**Directions for this task**
Copy the text of the data unchanged, from the very beginning through the line that contains "청년 월세 지원, 최대 480만원 받는 법! 신청". Leave the pictures out of your answer.

■ ■ ■

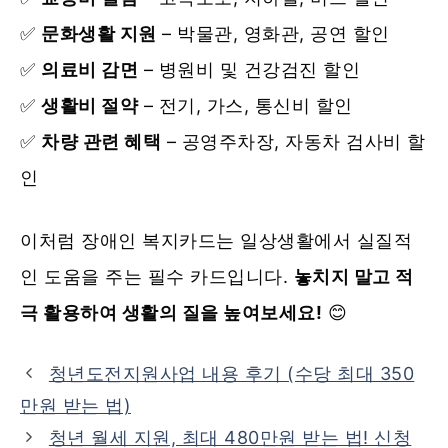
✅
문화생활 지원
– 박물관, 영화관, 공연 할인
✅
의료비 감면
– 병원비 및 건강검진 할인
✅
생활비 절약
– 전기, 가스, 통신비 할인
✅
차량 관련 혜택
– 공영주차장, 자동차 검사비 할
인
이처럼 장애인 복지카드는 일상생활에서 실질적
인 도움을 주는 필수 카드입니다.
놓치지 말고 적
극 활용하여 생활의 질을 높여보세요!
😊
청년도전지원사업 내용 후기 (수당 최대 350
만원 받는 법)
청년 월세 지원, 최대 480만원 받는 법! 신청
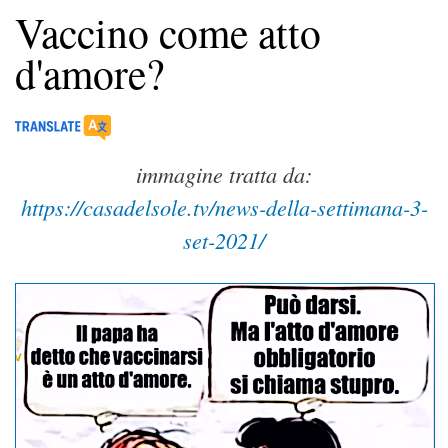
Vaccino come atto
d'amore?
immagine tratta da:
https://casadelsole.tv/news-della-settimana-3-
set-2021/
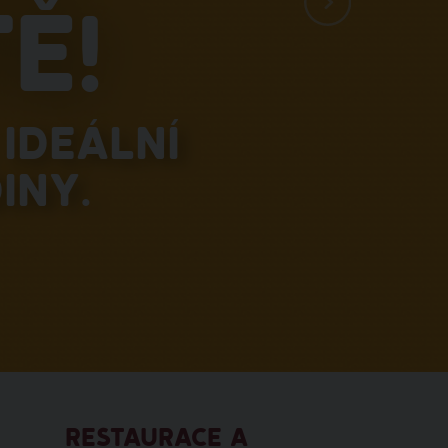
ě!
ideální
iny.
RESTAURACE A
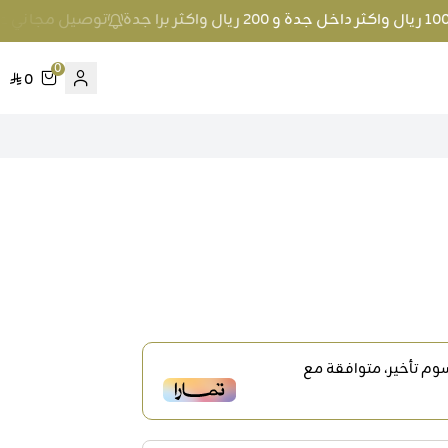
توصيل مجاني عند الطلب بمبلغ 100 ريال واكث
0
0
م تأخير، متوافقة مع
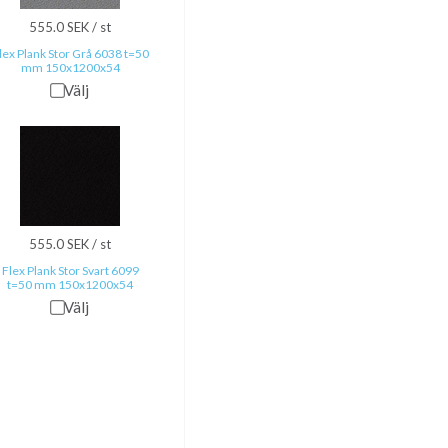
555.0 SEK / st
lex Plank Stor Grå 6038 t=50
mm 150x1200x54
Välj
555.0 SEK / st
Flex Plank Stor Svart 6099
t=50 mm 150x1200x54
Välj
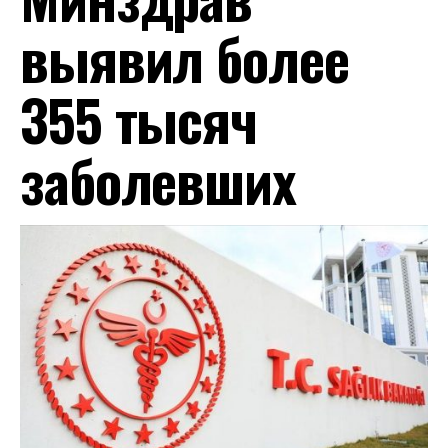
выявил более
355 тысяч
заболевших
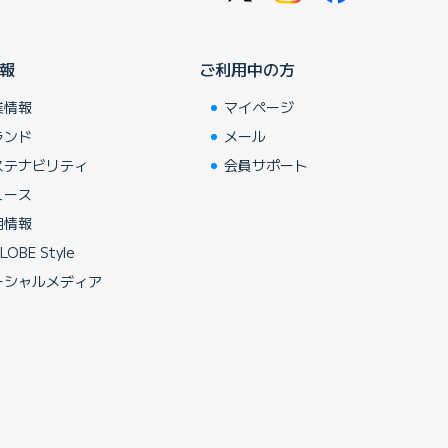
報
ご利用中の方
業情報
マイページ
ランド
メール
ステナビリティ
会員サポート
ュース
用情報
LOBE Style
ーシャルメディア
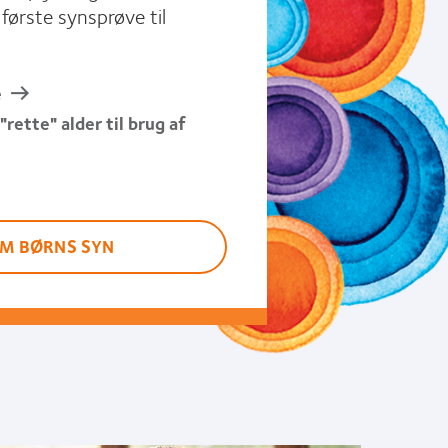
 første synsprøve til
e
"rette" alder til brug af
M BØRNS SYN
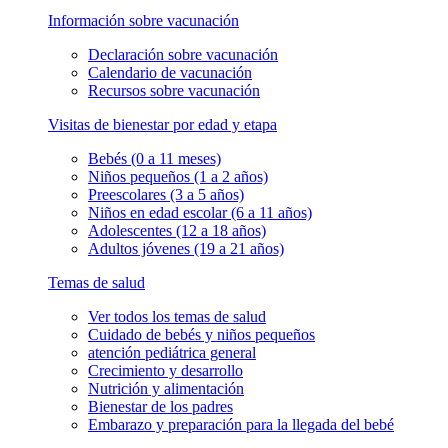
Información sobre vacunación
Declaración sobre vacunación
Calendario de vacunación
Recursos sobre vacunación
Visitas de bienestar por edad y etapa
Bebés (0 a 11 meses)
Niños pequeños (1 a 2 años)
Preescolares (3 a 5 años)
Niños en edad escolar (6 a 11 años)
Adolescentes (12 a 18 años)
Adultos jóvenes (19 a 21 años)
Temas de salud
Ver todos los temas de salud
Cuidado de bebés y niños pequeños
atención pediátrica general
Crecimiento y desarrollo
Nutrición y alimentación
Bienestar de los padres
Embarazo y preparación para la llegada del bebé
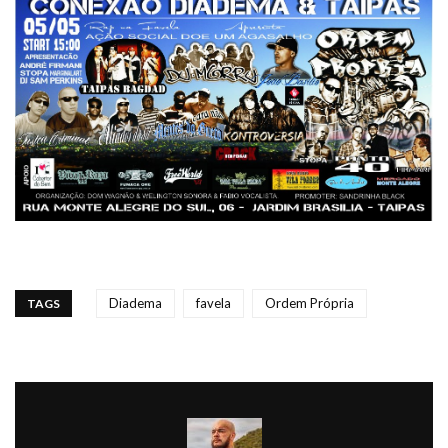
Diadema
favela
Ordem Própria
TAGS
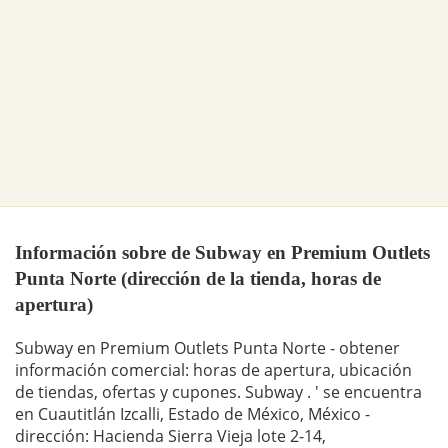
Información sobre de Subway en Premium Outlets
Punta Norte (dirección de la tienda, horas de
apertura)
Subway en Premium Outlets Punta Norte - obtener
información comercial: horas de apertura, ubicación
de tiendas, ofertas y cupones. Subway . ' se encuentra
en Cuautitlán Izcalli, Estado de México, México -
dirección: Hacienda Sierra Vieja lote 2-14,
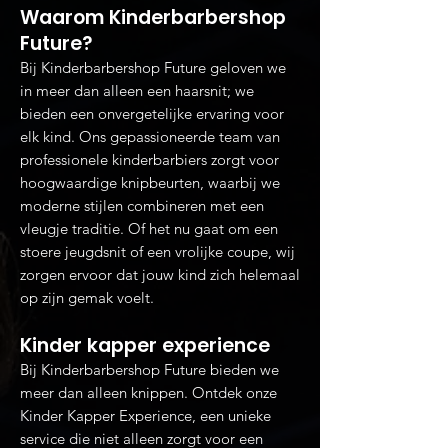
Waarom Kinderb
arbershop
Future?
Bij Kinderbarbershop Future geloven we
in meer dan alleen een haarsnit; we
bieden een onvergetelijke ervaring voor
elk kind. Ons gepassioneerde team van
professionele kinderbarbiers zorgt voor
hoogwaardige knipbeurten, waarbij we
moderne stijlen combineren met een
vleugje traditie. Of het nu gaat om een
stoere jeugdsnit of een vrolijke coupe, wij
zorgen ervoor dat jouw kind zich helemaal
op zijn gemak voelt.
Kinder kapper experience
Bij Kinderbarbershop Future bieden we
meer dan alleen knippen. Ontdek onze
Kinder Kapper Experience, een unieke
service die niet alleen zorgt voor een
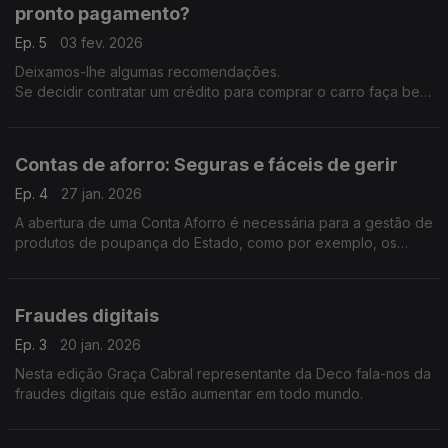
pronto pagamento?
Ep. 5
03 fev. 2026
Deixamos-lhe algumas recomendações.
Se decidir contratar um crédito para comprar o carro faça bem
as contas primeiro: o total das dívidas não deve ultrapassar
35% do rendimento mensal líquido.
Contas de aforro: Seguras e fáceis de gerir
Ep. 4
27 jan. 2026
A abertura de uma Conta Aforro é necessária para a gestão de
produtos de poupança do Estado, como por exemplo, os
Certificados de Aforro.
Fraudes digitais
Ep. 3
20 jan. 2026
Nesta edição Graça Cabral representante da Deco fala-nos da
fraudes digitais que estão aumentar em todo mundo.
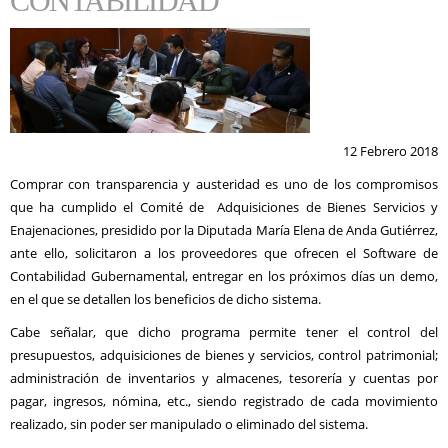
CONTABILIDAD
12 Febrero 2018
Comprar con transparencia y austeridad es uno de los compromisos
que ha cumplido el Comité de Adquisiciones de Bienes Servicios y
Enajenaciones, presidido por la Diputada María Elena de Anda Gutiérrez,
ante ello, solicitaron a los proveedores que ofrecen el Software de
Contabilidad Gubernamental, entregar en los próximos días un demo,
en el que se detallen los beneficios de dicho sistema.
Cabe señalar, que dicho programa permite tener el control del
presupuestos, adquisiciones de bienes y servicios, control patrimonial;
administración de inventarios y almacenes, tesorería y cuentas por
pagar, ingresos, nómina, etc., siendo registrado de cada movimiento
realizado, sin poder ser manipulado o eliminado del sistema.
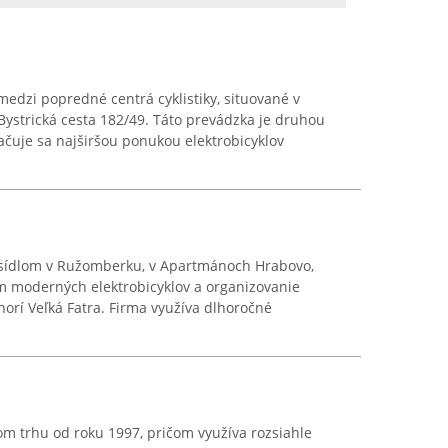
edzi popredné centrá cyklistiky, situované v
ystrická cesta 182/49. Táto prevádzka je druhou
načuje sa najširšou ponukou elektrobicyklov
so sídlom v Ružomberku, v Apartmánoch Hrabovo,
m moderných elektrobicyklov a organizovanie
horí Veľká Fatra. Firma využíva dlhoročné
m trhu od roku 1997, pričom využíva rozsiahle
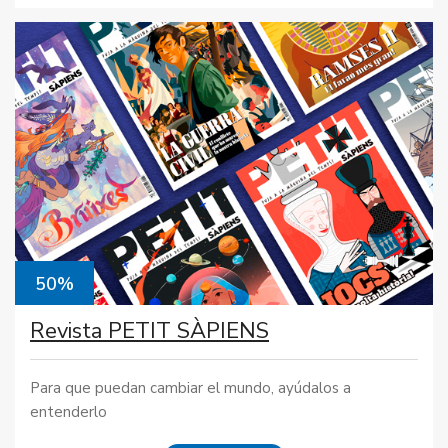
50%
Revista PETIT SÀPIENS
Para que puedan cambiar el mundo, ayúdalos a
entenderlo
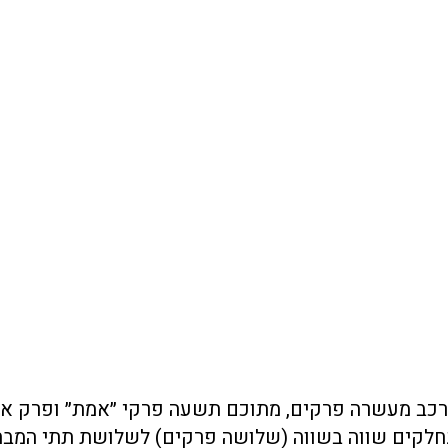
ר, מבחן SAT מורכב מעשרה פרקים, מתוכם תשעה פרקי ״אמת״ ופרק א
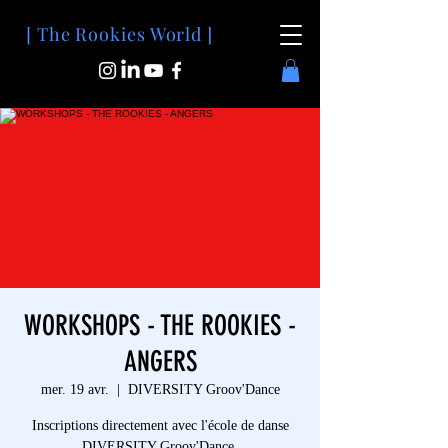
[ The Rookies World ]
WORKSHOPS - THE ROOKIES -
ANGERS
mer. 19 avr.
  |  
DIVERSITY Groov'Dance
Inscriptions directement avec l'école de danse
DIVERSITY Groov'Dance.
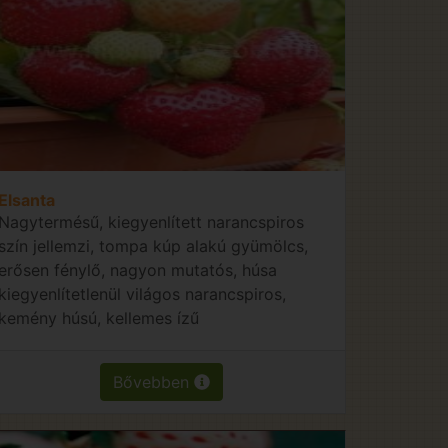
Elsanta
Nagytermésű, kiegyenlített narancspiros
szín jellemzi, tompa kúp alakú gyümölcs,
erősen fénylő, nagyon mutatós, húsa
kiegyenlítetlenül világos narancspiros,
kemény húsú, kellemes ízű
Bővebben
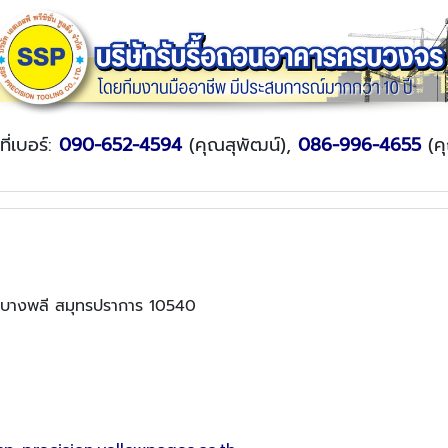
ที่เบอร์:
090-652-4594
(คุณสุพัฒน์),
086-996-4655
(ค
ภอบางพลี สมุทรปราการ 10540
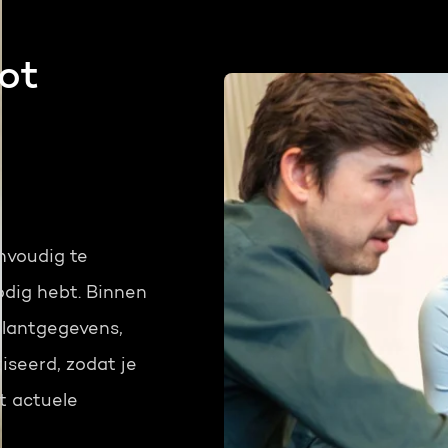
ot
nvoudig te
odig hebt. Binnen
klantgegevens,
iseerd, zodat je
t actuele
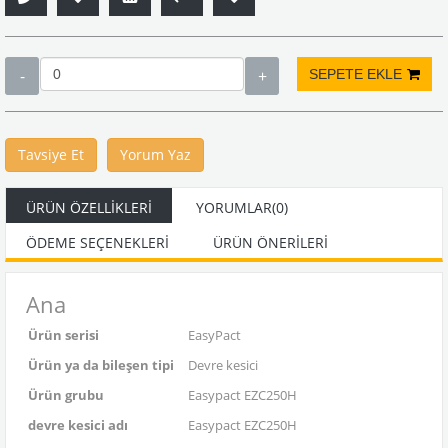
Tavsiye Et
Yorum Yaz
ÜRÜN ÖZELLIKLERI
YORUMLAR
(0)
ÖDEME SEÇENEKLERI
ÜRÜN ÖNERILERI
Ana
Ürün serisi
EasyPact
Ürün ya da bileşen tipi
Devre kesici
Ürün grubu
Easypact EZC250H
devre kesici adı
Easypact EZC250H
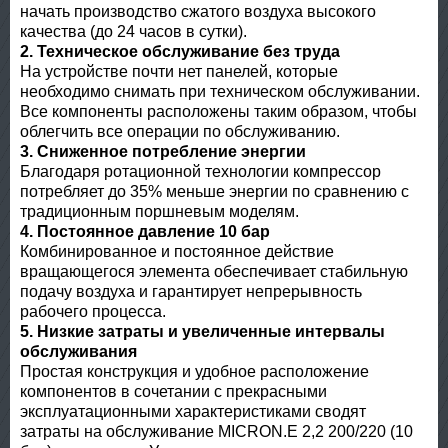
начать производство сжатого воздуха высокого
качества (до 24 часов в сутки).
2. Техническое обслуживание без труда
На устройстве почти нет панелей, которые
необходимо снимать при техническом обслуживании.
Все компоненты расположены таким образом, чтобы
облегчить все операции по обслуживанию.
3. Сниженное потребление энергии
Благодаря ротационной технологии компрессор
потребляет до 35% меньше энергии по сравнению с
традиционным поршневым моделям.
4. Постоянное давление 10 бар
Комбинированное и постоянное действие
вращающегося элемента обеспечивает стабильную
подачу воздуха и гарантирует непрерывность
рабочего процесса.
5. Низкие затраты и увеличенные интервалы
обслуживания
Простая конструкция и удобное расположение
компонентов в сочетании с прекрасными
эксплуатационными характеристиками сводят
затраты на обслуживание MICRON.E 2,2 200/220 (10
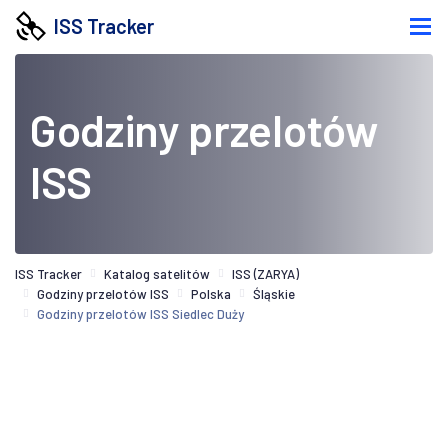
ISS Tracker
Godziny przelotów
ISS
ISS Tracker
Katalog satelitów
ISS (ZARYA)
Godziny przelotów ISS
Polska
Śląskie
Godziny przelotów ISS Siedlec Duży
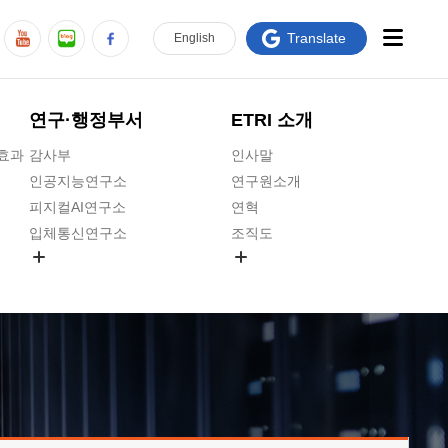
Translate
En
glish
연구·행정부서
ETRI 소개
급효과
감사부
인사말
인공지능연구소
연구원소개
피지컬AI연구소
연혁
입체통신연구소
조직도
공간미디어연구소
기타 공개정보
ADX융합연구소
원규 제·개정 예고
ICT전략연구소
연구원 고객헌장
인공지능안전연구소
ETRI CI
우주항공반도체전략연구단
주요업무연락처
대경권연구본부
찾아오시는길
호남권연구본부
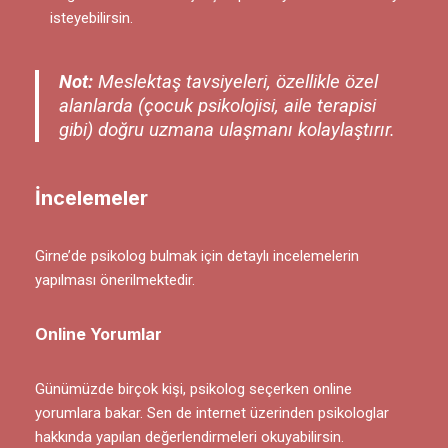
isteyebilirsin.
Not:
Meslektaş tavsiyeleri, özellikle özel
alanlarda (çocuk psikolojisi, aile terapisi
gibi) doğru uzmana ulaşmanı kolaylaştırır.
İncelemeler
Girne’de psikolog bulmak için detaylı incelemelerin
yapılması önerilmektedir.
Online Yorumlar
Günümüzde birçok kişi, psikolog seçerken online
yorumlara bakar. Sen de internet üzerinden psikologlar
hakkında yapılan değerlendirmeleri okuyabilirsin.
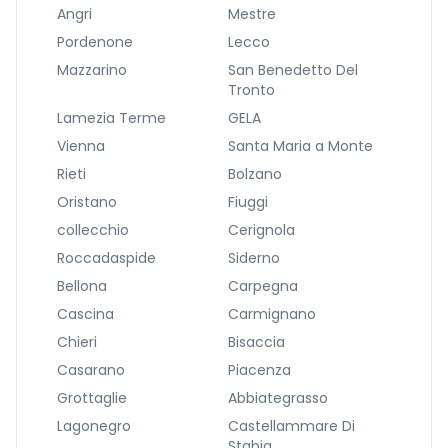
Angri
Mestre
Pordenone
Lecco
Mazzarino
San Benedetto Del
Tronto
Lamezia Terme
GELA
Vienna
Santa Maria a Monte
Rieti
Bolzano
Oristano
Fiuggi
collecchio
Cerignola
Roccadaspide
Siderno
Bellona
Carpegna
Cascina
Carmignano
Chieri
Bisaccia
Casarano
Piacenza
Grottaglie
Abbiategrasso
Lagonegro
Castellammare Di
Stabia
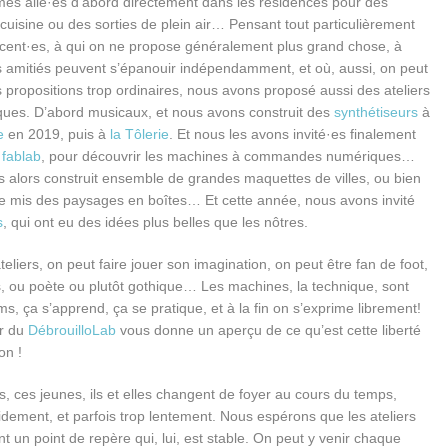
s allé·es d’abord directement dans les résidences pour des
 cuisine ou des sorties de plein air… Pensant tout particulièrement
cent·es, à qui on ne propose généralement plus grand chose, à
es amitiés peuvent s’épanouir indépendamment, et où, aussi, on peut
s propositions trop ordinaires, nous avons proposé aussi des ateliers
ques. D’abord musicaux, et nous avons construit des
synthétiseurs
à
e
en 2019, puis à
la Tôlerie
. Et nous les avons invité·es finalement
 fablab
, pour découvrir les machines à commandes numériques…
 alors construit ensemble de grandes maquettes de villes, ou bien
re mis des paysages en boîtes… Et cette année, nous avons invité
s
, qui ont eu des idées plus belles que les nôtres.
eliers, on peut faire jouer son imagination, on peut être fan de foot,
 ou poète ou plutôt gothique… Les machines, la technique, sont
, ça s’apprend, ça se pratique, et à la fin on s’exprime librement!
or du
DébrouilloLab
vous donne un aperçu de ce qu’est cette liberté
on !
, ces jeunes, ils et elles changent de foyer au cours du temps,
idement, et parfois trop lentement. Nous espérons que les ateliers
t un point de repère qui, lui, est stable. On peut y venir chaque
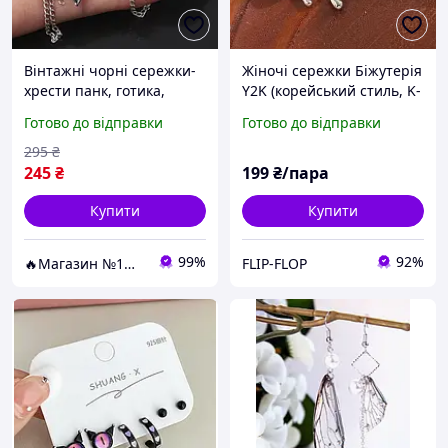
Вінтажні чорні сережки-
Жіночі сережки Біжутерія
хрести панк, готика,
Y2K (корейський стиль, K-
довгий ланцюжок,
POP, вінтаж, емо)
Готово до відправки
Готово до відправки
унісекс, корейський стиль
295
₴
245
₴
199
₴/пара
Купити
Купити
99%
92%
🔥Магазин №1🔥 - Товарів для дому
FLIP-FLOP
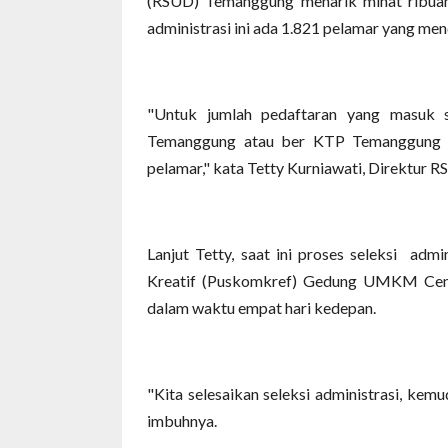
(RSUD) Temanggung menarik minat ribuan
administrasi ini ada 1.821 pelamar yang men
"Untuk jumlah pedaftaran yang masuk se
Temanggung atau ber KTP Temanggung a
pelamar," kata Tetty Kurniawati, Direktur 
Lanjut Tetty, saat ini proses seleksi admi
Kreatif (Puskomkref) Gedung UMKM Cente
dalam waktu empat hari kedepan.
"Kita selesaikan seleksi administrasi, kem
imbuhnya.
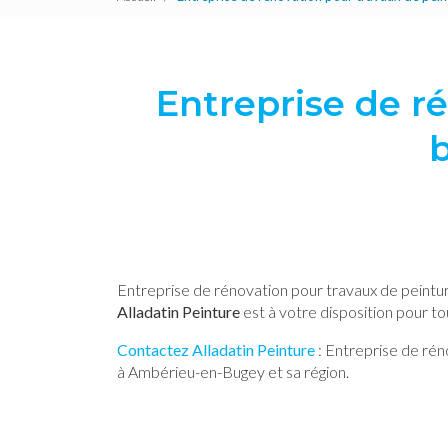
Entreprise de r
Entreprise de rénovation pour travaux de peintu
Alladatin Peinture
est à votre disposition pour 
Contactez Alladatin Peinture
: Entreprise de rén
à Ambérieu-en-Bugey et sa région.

■ ■ ■

**Exercise response**
✅
문화생활 지원
– 박물관, 영화관, 공연 할인
✅
의료비 감면
– 병원비 및 건강검진 할인
✅
생활비 절약
– 전기, 가스, 통신비 할인
✅
차량 관련 혜택
– 공영주차장, 자동차 검사비 할
인
이처럼 장애인 복지카드는 일상생활에서 실질적
인 도움을 주는 필수 카드입니다.
놓치지 말고 적
극 활용하여 생활의 질을 높여보세요!
😊
청년도전지원사업 내용 후기 (수당 최대 350
만원 받는 법)
청년 월세 지원, 최대 480만원 받는 법! 신청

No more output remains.